The Phase 1/2A clinical trial includes 6 patients in the AIS-A 10 million cell cohort. The company’s AST-OPC1 progenitor cell therapy is derived from human embryonic stem cells and has been shown to produce neurotrophic factors, stimulate vascularization and induce remyelination of denuded axons in animal models – functions that are critical for restoring nerve impulses in patients with spinal cord injuries, according to Asterias.
The company said today that data from its ongoing clinical trial confirm motor function improvements 6 months after the administration of AST-OPC1.
“We are excited to see the 6 and final patient in the AIS-A 10 million cell cohort show upper extremity motor function improvement at 3 months and further improvement at 6 months, especially because this particular patient’s hand and arm function had actually been deteriorating prior to receiving treatment with AST-OPC1,” chief medical officer Dr. Edward Wirth III said in prepared remarks. “We are very encouraged by the meaningful improvements in the use of arms and hands seen in the SciStar study to date since such gains can increase a patient’s ability to function independently following complete cervical spinal cord injuries.”

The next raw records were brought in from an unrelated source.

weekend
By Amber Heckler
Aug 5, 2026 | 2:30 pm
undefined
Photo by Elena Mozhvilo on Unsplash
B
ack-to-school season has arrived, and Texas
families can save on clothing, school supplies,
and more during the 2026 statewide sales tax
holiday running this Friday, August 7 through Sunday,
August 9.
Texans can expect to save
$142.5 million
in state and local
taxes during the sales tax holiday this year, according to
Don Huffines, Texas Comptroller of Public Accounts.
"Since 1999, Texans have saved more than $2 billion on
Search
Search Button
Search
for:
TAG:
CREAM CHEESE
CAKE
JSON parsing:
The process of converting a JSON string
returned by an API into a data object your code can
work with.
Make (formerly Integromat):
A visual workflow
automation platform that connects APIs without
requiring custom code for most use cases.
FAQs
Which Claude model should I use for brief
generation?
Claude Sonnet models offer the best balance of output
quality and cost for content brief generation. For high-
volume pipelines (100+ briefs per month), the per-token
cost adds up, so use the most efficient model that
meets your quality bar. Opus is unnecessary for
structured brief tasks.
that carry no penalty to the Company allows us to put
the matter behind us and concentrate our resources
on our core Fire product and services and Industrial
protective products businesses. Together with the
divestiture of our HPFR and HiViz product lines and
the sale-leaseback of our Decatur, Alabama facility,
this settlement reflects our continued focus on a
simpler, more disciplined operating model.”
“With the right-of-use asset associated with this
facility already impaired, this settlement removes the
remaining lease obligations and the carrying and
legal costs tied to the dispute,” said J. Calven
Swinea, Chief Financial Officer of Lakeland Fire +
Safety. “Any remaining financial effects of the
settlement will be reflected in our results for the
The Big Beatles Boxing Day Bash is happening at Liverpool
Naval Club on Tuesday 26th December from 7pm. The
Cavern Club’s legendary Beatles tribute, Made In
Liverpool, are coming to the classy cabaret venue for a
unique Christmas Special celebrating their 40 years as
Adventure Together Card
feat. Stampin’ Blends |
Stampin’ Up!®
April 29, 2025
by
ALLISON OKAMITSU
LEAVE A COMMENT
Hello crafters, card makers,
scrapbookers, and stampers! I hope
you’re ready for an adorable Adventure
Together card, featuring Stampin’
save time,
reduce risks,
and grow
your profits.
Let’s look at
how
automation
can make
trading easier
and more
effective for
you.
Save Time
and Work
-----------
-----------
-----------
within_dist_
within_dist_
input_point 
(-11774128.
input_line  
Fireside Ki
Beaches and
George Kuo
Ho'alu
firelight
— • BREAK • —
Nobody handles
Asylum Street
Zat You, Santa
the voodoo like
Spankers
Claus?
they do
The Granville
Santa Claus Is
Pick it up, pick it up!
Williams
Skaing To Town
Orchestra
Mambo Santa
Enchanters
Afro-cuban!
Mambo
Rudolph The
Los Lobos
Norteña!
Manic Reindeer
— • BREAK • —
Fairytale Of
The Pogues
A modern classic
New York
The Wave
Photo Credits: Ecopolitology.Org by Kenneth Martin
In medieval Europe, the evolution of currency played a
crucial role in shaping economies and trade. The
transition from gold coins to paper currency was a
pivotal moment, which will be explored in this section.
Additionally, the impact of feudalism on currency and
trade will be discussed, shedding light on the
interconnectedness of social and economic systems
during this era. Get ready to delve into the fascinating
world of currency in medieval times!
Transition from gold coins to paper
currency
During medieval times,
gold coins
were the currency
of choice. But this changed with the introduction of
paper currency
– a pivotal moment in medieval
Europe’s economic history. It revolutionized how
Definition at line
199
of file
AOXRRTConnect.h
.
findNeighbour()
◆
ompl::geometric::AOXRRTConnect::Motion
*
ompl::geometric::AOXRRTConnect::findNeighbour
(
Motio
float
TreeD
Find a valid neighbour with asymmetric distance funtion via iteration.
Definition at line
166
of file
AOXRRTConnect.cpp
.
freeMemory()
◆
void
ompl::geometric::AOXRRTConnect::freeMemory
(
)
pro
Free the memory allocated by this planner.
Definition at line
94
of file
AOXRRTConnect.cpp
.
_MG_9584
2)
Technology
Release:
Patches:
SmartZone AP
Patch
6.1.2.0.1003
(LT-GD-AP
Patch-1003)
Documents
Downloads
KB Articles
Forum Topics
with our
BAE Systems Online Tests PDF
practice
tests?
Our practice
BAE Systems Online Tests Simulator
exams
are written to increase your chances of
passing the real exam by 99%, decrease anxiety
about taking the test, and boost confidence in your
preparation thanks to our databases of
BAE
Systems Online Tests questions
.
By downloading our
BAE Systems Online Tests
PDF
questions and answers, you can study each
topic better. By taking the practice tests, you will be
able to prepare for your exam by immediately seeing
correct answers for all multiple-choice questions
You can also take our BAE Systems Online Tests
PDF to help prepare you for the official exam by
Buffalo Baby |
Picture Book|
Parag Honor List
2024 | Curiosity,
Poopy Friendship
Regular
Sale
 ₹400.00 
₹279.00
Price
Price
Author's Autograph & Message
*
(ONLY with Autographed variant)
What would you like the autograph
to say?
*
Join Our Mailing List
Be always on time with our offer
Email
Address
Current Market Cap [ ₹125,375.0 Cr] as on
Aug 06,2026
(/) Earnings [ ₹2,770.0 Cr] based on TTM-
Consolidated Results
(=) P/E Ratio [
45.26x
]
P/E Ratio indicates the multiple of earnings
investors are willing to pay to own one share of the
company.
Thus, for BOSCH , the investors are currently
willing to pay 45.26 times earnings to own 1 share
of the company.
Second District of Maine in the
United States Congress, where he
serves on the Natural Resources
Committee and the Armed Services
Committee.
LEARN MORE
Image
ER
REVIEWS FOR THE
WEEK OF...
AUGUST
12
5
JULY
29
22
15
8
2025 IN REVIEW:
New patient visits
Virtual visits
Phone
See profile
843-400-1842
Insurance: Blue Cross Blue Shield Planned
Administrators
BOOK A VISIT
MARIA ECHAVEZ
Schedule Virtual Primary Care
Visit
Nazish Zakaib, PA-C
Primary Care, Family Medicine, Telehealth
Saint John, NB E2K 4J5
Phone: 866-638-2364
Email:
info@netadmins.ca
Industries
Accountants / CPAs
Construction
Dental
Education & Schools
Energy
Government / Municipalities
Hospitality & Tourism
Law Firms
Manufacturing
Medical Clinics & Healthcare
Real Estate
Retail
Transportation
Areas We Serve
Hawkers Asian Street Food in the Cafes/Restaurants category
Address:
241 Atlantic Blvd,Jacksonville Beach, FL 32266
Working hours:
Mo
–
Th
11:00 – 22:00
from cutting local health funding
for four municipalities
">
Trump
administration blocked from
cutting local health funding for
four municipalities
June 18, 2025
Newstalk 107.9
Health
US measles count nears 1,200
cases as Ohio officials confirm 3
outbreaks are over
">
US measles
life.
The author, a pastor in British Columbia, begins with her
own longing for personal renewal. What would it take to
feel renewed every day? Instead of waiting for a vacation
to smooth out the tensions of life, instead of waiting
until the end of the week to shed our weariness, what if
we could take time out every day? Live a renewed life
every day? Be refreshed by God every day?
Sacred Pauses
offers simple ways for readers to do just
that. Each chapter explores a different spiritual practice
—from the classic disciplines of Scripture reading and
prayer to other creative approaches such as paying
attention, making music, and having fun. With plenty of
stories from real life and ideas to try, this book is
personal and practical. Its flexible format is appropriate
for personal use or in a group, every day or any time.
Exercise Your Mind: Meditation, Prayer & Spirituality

Asterias is measuring improvements in motor function using the International Standards for Neurological Classification of Spinal Cord Injury scale, according to the company. The researchers calculate an upper extremity motor score, which quantifies motor function in the muscle groups that drive arm and hand function, and “motor levels”, which correspond to where on the spinal cord a patient has a minimum level of function.
In all 6 patients, administration of the company’s progenitor cell therapy was followed by improvements in the upper extremity motor score at 3 months. The improvements were sustained or increased at the most recent follow-up point of 6 months.
The company also reported that all 6 patients in the AIS-A 10 million cell cohort have achieved at least 1 motor level improvement over baseline on at least 1 side.
“These results are quite encouraging, and suggest that there are meaningful improvements in the recovery of functional ability in patients treated with the 10 million cell dose of AST-OPC1 versus spontaneous recovery rates observed in a closely matched untreated patient population,” CEO Steve Cartt said. “We look forward to reporting additional efficacy and safety data for this cohort, as well as for the currently-enrolling AIS-A 20 million cell and AIS-B 10 million cell cohorts, later this year.”